L’objectif de cette taxe qui devait se traduire par une hausse de 4 centimes par litre de carburant et 17 euros la tonne de carbone est d’inciter les particuliers comme les entreprises à économiser l’énergie en imposant (fiscalement) leur consommation d'énergie. Les « sages » considèrent que ceux qui sont dispensés de payer comme les raffineries ou les routiers sont trop nombreux ce qui crée une inégalité face à l’impôt et de ce fait qui rendrait inefficace la lutte contre le réchauffement climatique.

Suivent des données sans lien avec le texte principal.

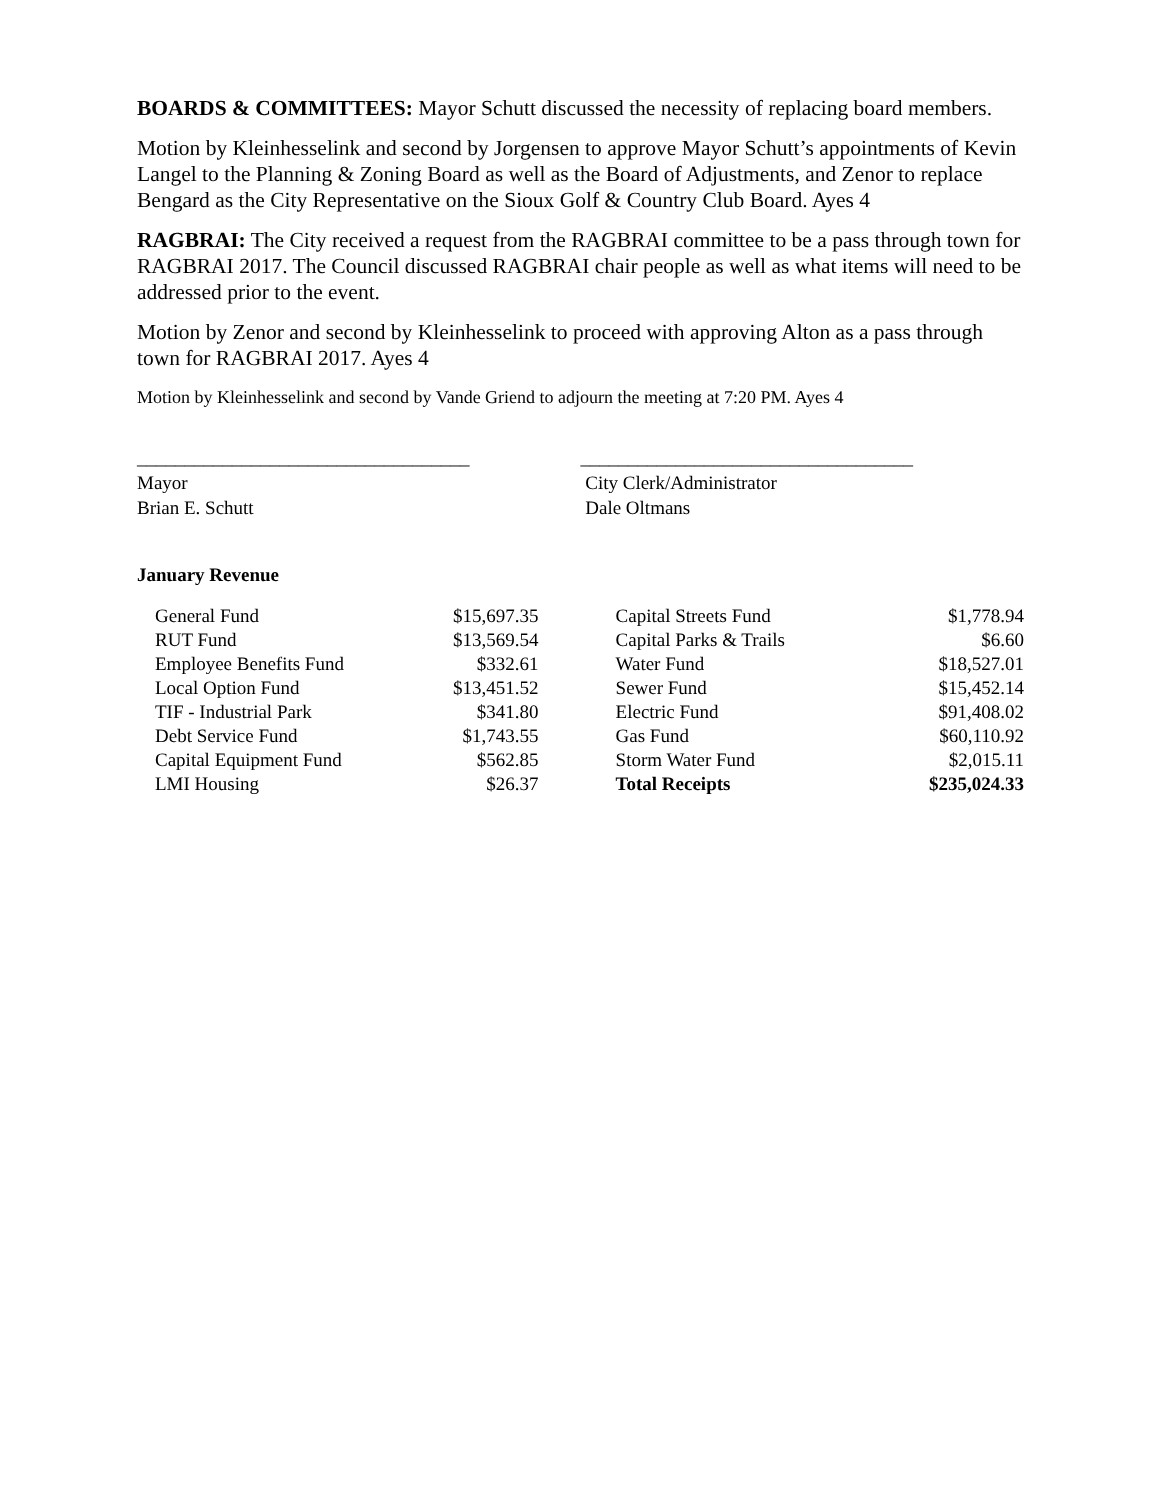BOARDS & COMMITTEES: Mayor Schutt discussed the necessity of replacing board members.
Motion by Kleinhesselink and second by Jorgensen to approve Mayor Schutt’s appointments of Kevin Langel to the Planning & Zoning Board as well as the Board of Adjustments, and Zenor to replace Bengard as the City Representative on the Sioux Golf & Country Club Board. Ayes 4
RAGBRAI: The City received a request from the RAGBRAI committee to be a pass through town for RAGBRAI 2017. The Council discussed RAGBRAI chair people as well as what items will need to be addressed prior to the event.
Motion by Zenor and second by Kleinhesselink to proceed with approving Alton as a pass through town for RAGBRAI 2017. Ayes 4
Motion by Kleinhesselink and second by Vande Griend to adjourn the meeting at 7:20 PM. Ayes 4
___________________________________
Mayor
Brian E. Schutt
___________________________________
City Clerk/Administrator
Dale Oltmans
January Revenue
| General Fund | $15,697.35 | | Capital Streets Fund | $1,778.94 |
| RUT Fund | $13,569.54 | | Capital Parks & Trails | $6.60 |
| Employee Benefits Fund | $332.61 | | Water Fund | $18,527.01 |
| Local Option Fund | $13,451.52 | | Sewer Fund | $15,452.14 |
| TIF - Industrial Park | $341.80 | | Electric Fund | $91,408.02 |
| Debt Service Fund | $1,743.55 | | Gas Fund | $60,110.92 |
| Capital Equipment Fund | $562.85 | | Storm Water Fund | $2,015.11 |
| LMI Housing | $26.37 | | Total Receipts | $235,024.33 |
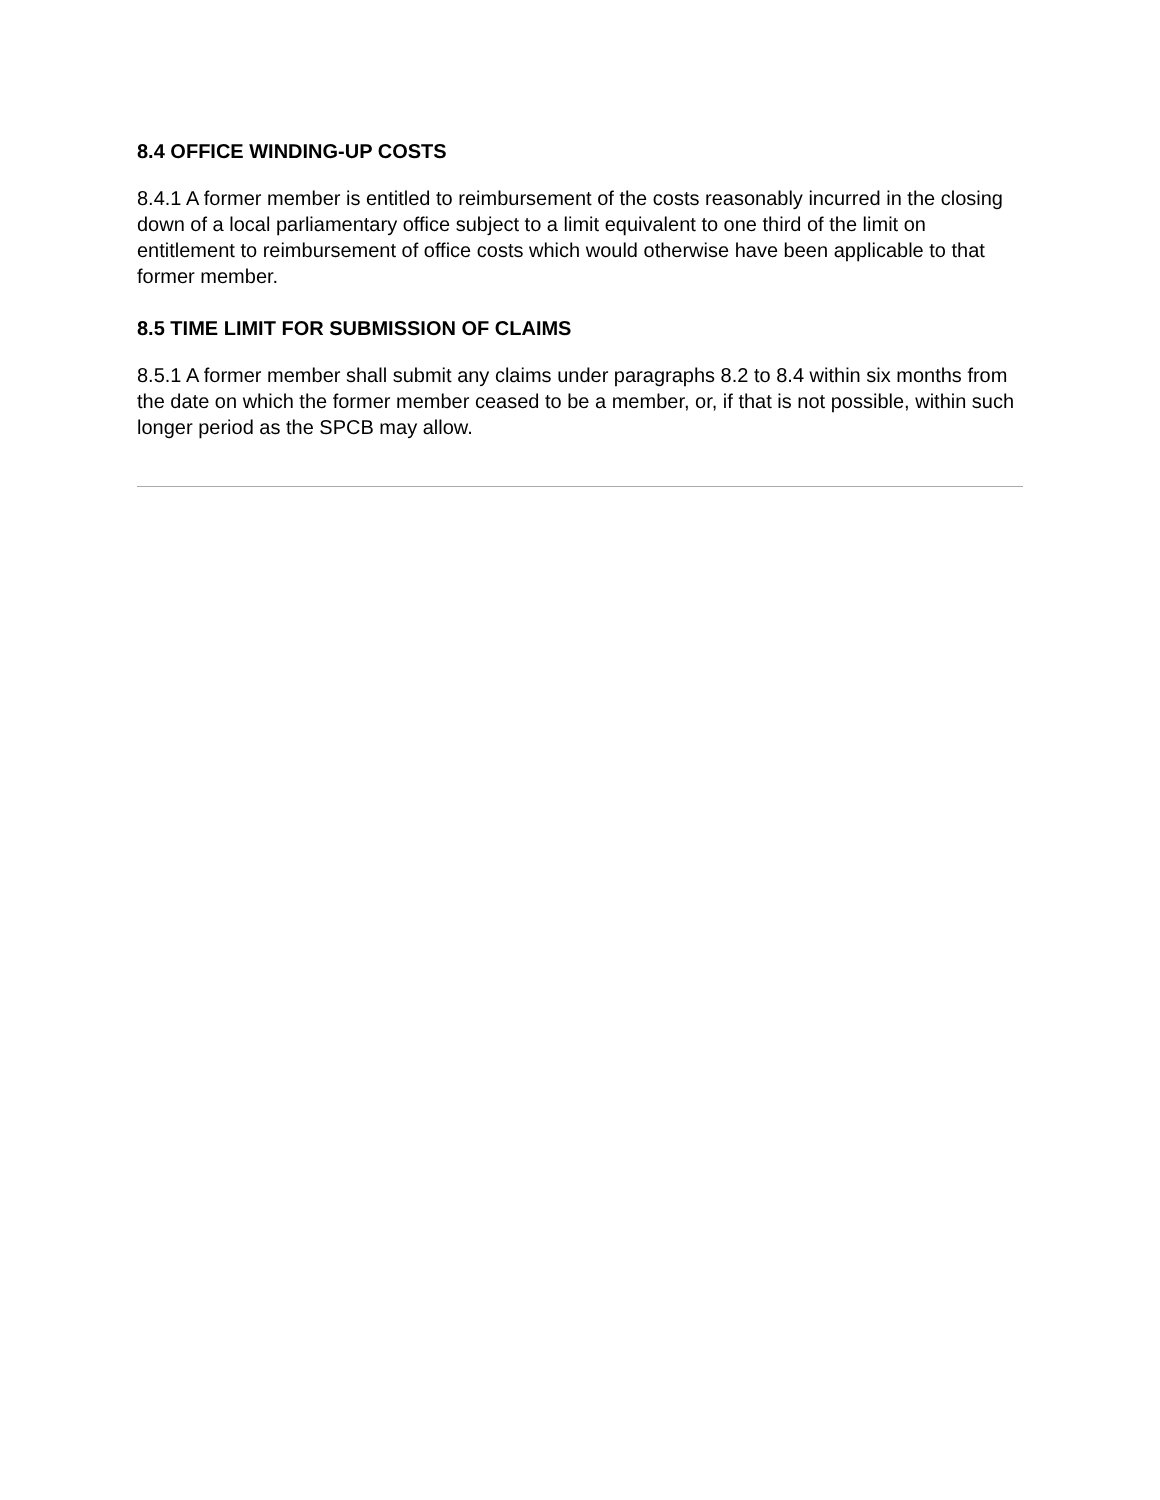8.4 OFFICE WINDING-UP COSTS
8.4.1 A former member is entitled to reimbursement of the costs reasonably incurred in the closing down of a local parliamentary office subject to a limit equivalent to one third of the limit on entitlement to reimbursement of office costs which would otherwise have been applicable to that former member.
8.5 TIME LIMIT FOR SUBMISSION OF CLAIMS
8.5.1 A former member shall submit any claims under paragraphs 8.2 to 8.4 within six months from the date on which the former member ceased to be a member, or, if that is not possible, within such longer period as the SPCB may allow.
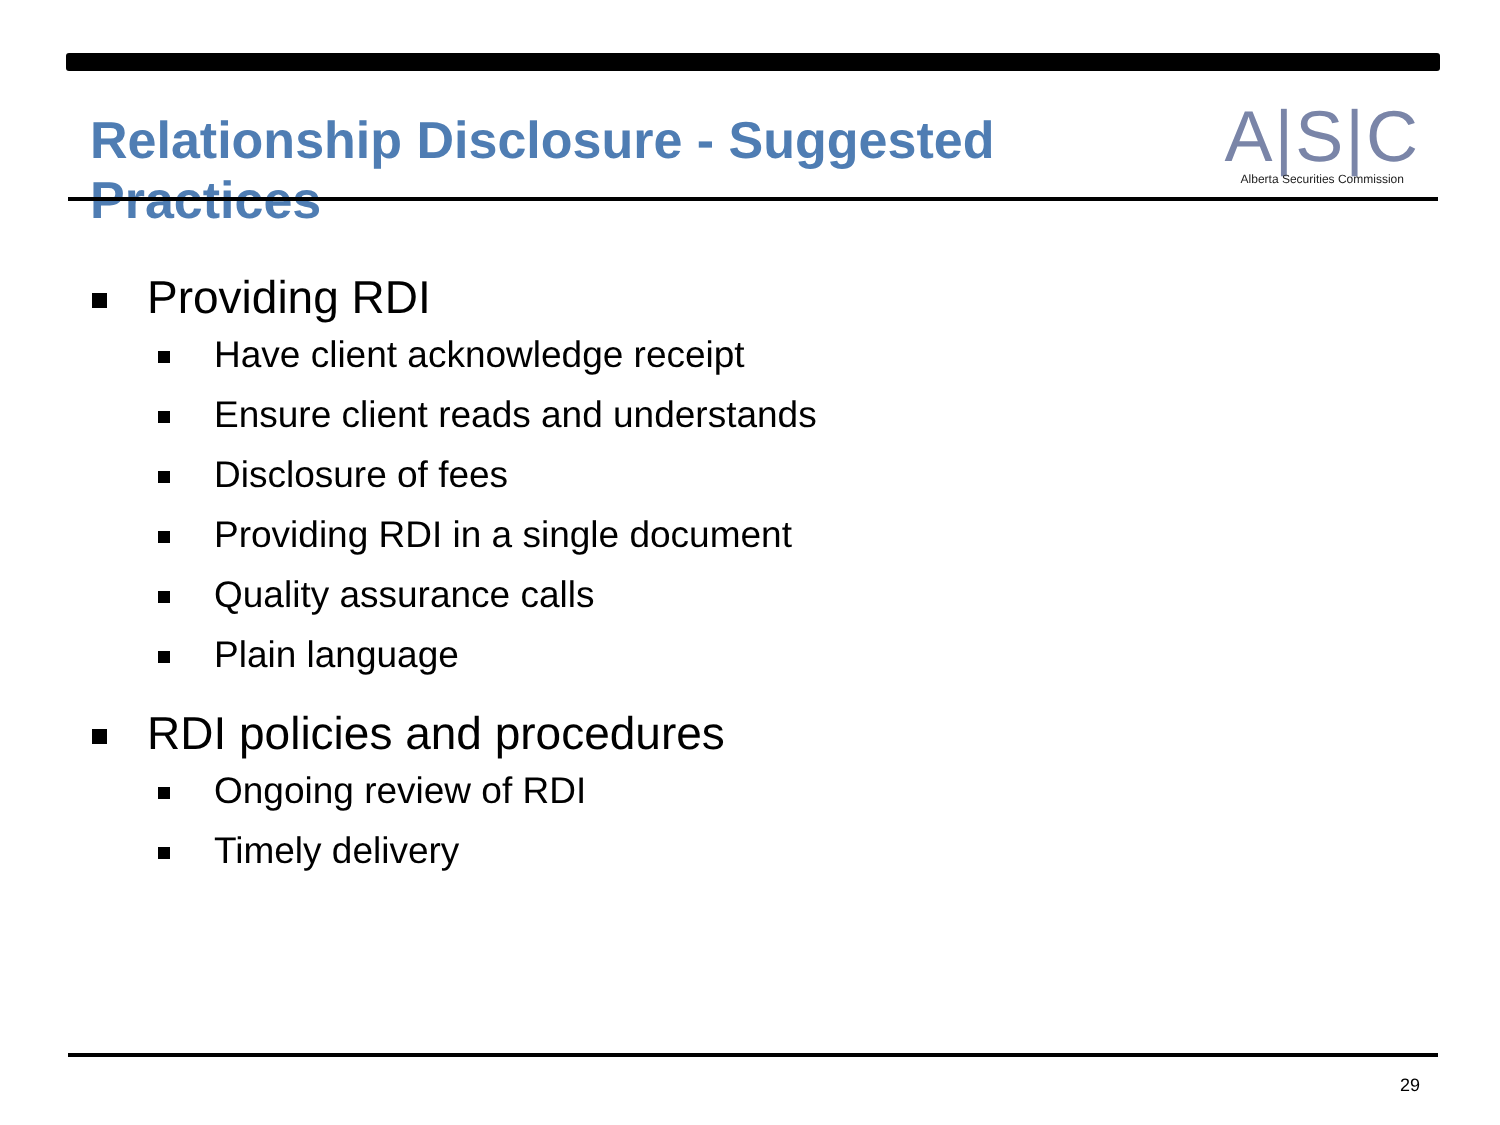Relationship Disclosure - Suggested Practices
A|S|C
Alberta Securities Commission
Providing RDI
Have client acknowledge receipt
Ensure client reads and understands
Disclosure of fees
Providing RDI in a single document
Quality assurance calls
Plain language
RDI policies and procedures
Ongoing review of RDI
Timely delivery
29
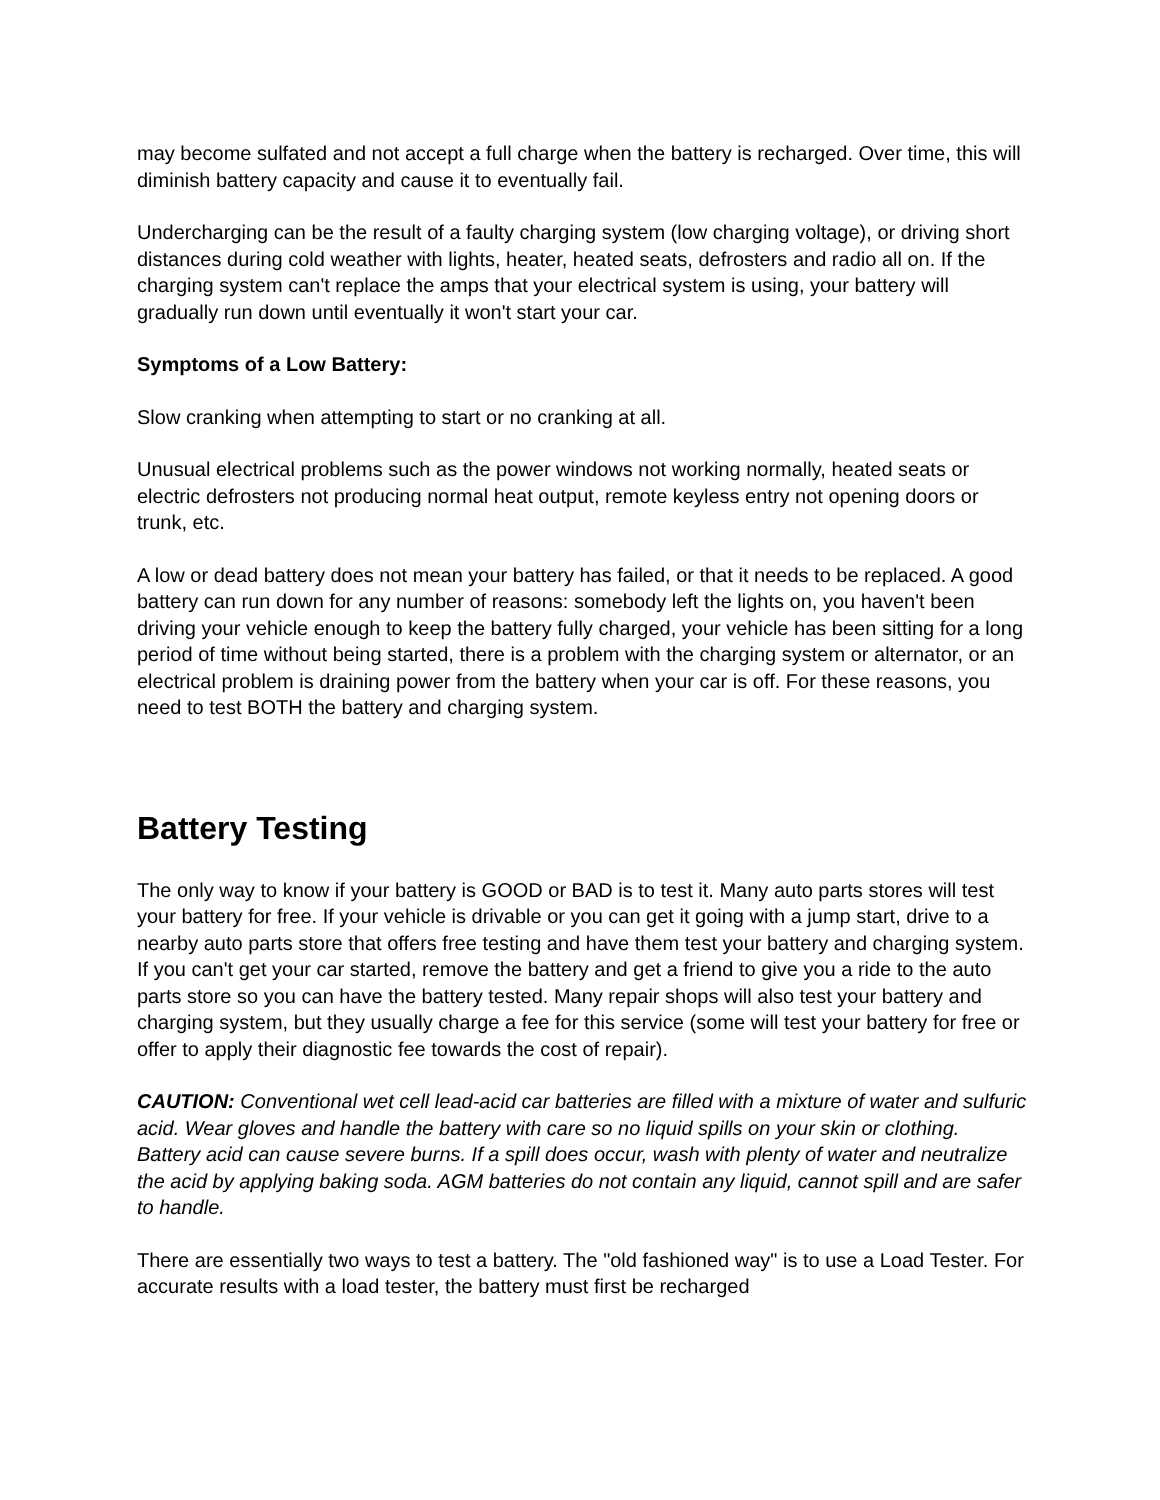may become sulfated and not accept a full charge when the battery is recharged. Over time, this will diminish battery capacity and cause it to eventually fail.
Undercharging can be the result of a faulty charging system (low charging voltage), or driving short distances during cold weather with lights, heater, heated seats, defrosters and radio all on. If the charging system can't replace the amps that your electrical system is using, your battery will gradually run down until eventually it won't start your car.
Symptoms of a Low Battery:
Slow cranking when attempting to start or no cranking at all.
Unusual electrical problems such as the power windows not working normally, heated seats or electric defrosters not producing normal heat output, remote keyless entry not opening doors or trunk, etc.
A low or dead battery does not mean your battery has failed, or that it needs to be replaced. A good battery can run down for any number of reasons: somebody left the lights on, you haven't been driving your vehicle enough to keep the battery fully charged, your vehicle has been sitting for a long period of time without being started, there is a problem with the charging system or alternator, or an electrical problem is draining power from the battery when your car is off. For these reasons, you need to test BOTH the battery and charging system.
Battery Testing
The only way to know if your battery is GOOD or BAD is to test it. Many auto parts stores will test your battery for free. If your vehicle is drivable or you can get it going with a jump start, drive to a nearby auto parts store that offers free testing and have them test your battery and charging system. If you can't get your car started, remove the battery and get a friend to give you a ride to the auto parts store so you can have the battery tested. Many repair shops will also test your battery and charging system, but they usually charge a fee for this service (some will test your battery for free or offer to apply their diagnostic fee towards the cost of repair).
CAUTION: Conventional wet cell lead-acid car batteries are filled with a mixture of water and sulfuric acid. Wear gloves and handle the battery with care so no liquid spills on your skin or clothing. Battery acid can cause severe burns. If a spill does occur, wash with plenty of water and neutralize the acid by applying baking soda. AGM batteries do not contain any liquid, cannot spill and are safer to handle.
There are essentially two ways to test a battery. The "old fashioned way" is to use a Load Tester. For accurate results with a load tester, the battery must first be recharged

Ce dispositif largement rejeté par les français que Nicolas Sarkozy avait assimilé à une réforme aussi historique que la réforme de la peine de mort est donc à revoir. La décision du conseil constitutionnel est un énorme coup dur pour le gouvernement mais aussi pour ses caisses.

Les sages du palais royal ont sorti le gouvernement de sa douce insouciance des vacances d’hiver, un ministre a même raconté qu’il avait croisé Jacques Chirac il y a 2 jours et que l’ancien président désormais membre du conseil constitutionnel ne l’avait prévenu de rien.

La taxe carbone à la trappe c’est la gauche qui triomphe, elle dénonçait une mesure injuste qui pénalisait les plus modestes, mais c’est aussi ce que pensaient beaucoup de députés UMP élus dans des zones rurales ou les administrés sont obligés de faire de longues distances en voiture.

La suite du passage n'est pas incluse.